After calculating each participants' overall LCD, the authors further calculated an animal LCD score by calculating percentages of energy from carbohydrates, animal protein, and animal fat, and then performed similar calculations for plant sources of protein and fats.
Participants were subjected to an oral glucose tolerance test between 24 and 28 weeks gestation - a normal precaution in order to screen for GDM. Those who were diagnosed with Gestational Diabetes had their three dietary scores compared with those of the participants who did not to see if any of the three dietary patterns were linked with GDM.
To make the comparison the authors grouped the participants into four groups - from low to high scores - for each of the three dietary patterns.
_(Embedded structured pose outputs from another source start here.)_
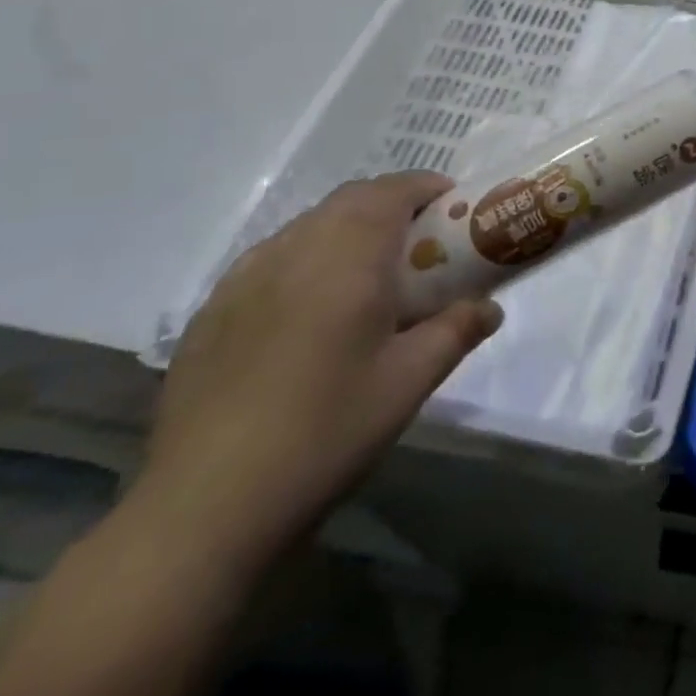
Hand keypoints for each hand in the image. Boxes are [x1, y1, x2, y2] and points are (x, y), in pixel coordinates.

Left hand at [136, 172, 503, 575]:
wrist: (206, 507)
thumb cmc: (327, 430)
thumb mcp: (411, 381)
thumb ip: (457, 330)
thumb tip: (490, 308)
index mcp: (347, 257)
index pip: (392, 191)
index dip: (426, 187)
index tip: (454, 206)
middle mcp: (293, 251)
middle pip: (349, 200)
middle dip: (392, 205)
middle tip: (422, 242)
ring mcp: (242, 280)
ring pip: (307, 226)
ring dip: (348, 229)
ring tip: (371, 273)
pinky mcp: (210, 313)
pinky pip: (271, 260)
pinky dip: (307, 259)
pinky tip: (311, 309)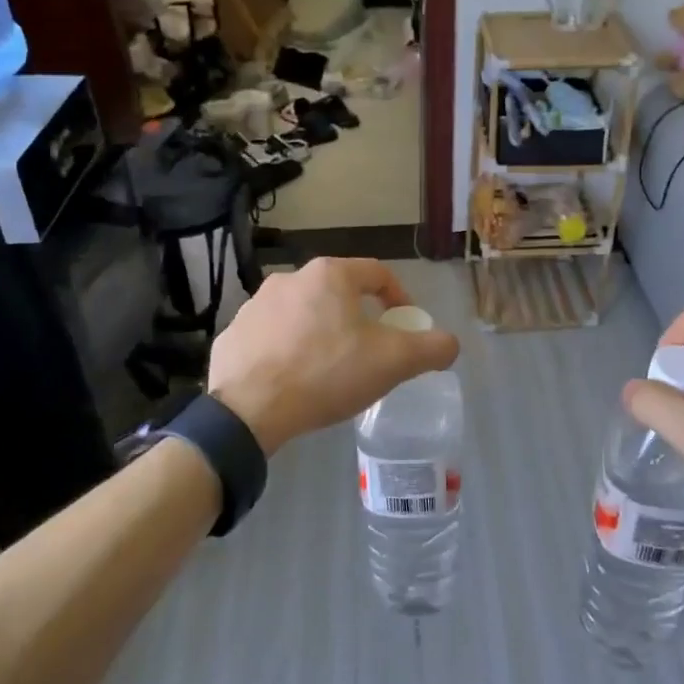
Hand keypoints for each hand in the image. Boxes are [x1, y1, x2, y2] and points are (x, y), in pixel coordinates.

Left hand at [209, 258, 459, 452]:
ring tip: (330, 370)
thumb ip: (431, 348)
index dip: (399, 297)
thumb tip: (450, 343)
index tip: (406, 326)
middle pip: (339, 293)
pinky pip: (272, 337)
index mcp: (330, 274)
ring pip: (304, 314)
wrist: (247, 410)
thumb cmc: (326, 373)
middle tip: (370, 353)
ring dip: (322, 333)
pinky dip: (288, 351)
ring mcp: (255, 305)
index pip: (377, 273)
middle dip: (359, 319)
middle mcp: (290, 278)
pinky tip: (294, 380)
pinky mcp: (233, 334)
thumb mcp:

After taking into account characteristics including age, education, medical history, weight gain during pregnancy, and other variables, the authors found that compared to those at the lowest end of the scale, those who scored the highest in an animal-based Low Carbohydrate Diet were 28% more likely to develop Gestational Diabetes. On the other hand, a Low Carbohydrate Diet that was higher in protein and fats from plant sources was not significantly associated with GDM.
Note that the participants' intakes of carbohydrates, proteins, and fats (whether animal or plant sources) were on a range and were not characterized by exclusion: that is, while some participants may have been vegans, this study does not compare a vegan diet with an omnivorous or even pescatarian diet.
What this does show, similar to another study we reported on last year, is that a plant-forward diet - where plant-based foods, including grains, are prominent but animal proteins and fats are not necessarily excluded may help the pregnant person avoid Gestational Diabetes, which is good for both parent and child.